Be aware of rate limits. Multiple parallel agents hitting the same API endpoint simultaneously may trigger throttling. Implement exponential backoff or use a token-bucket rate limiter in front of parallel agent invocations.

Error handling across agent boundaries

Each agent boundary is a potential failure point. Define an error contract for each agent:

  • What does the agent return when it cannot complete the task?
  • Does it return a partial result or raise an exception?
  • How does the supervisor / downstream agent handle a failure?

A common pattern: agents return a result object with a success flag and an error_message field. The supervisor checks the flag before proceeding and can retry the sub-task, skip it, or abort the whole pipeline.

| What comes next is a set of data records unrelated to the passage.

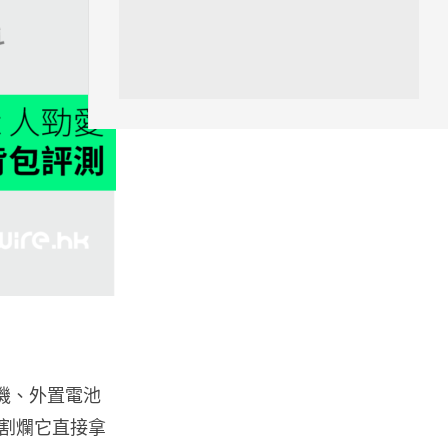
城中熱話
特朗普嘲電動車主有里程病 剩
75% 電量即焦慮發作 狂言一手
終...
07.08.2026
人工智能
微軟刪走 32GB RAM 遊戲建議
分析: 為 8GB Surf...
07.08.2026
影視娛樂
訂購 43 億日元精品後棄單 大阪
女 2 年後終被捕 涉海賊王...
07.08.2026
相機、外置電池
割爛它直接拿
資訊保安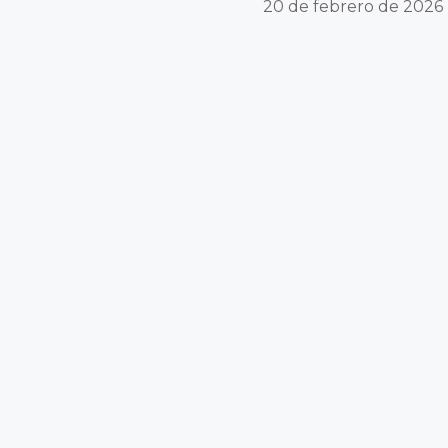
20 de febrero de 2026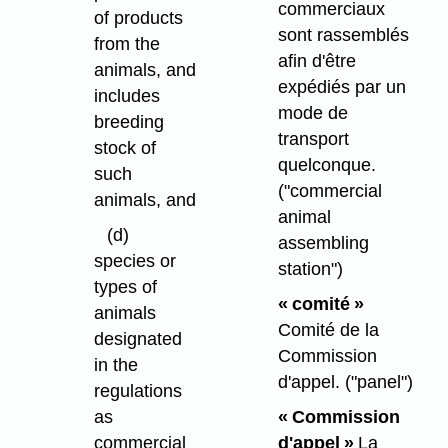
commerciaux
of products
sont rassemblés
from the
afin d'être
animals, and
expédiés par un
includes
mode de
breeding
transport
stock of
quelconque.
such
("commercial
animals, and
animal
(d)
assembling
species or
station")
types of
« comité »
animals
Comité de la
designated
Commission
in the
d'appel.
("panel")
regulations
as
« Commission
commercial
d'appel »
La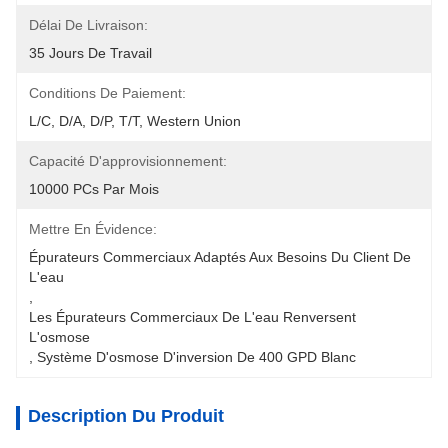
Délai De Livraison:
35 Jours De Travail
Conditions De Paiement:
L/C, D/A, D/P, T/T, Western Union
Capacité D'approvisionnement:
10000 PCs Par Mois
Mettre En Évidence:
Épurateurs Commerciaux Adaptés Aux Besoins Du Client De 
L'eau
, 
Les Épurateurs Commerciaux De L'eau Renversent 
L'osmose
, 
Système D'osmose D'inversion De 400 GPD Blanc
Description Du Produit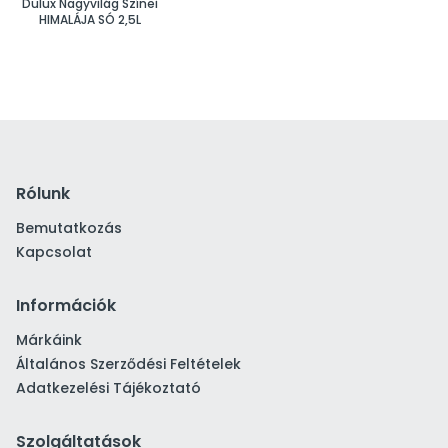
Dulux Nagyvilág Színei
HIMALÁJA SÓ 2,5L
Rólunk
Bemutatkozás
Kapcsolat
Információk
Márkáink
Általános Szerződési Feltételek
Adatkezelési Tájékoztató
Szolgáltatások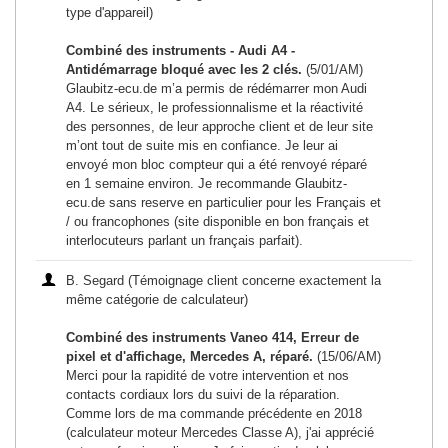
type d'appareil)
Combiné des instruments - Audi A4 -
Antidémarrage bloqué avec les 2 clés.
(5/01/AM)
Glaubitz-ecu.de m’a permis de rédémarrer mon Audi
A4. Le sérieux, le professionnalisme et la réactivité
des personnes, de leur approche client et de leur site
m’ont tout de suite mis en confiance. Je leur ai
envoyé mon bloc compteur qui a été renvoyé réparé
en 1 semaine environ. Je recommande Glaubitz-
ecu.de sans reserve en particulier pour les Français et
/ ou francophones (site disponible en bon français et
interlocuteurs parlant un français parfait).
B. Segard (Témoignage client concerne exactement la
même catégorie de calculateur)
Combiné des instruments Vaneo 414, Erreur de
pixel et d'affichage, Mercedes A, réparé.
(15/06/AM)
Merci pour la rapidité de votre intervention et nos
contacts cordiaux lors du suivi de la réparation.
Comme lors de ma commande précédente en 2018
(calculateur moteur Mercedes Classe A), j'ai apprécié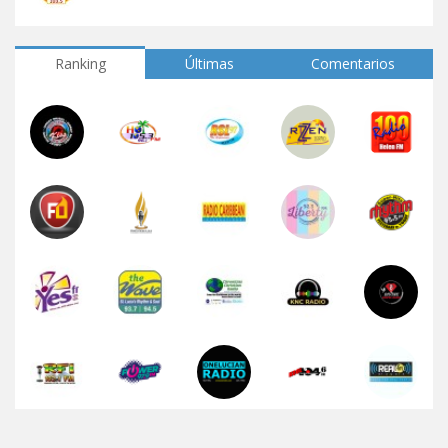
Ranking
Últimas
Comentarios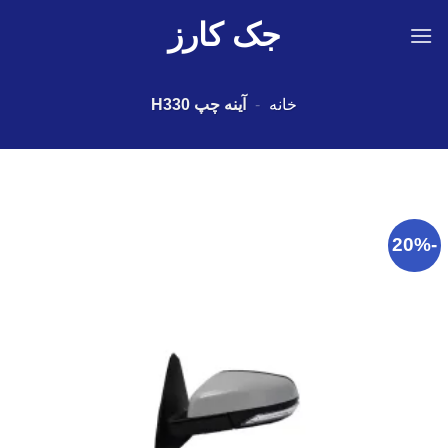
Ski
جک کارز
t
conten
خانه
-
آینه چپ H330
-20%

When not to use multi-agent

Multi-agent systems are not inherently better than single-agent systems. They are appropriate when: - Parallelism provides meaningful latency reduction - Specialization (different system prompts) produces meaningfully better outputs - The task genuinely exceeds a single context window

They add complexity, cost, and failure modes. If a well-crafted single-agent loop can solve the problem, prefer it.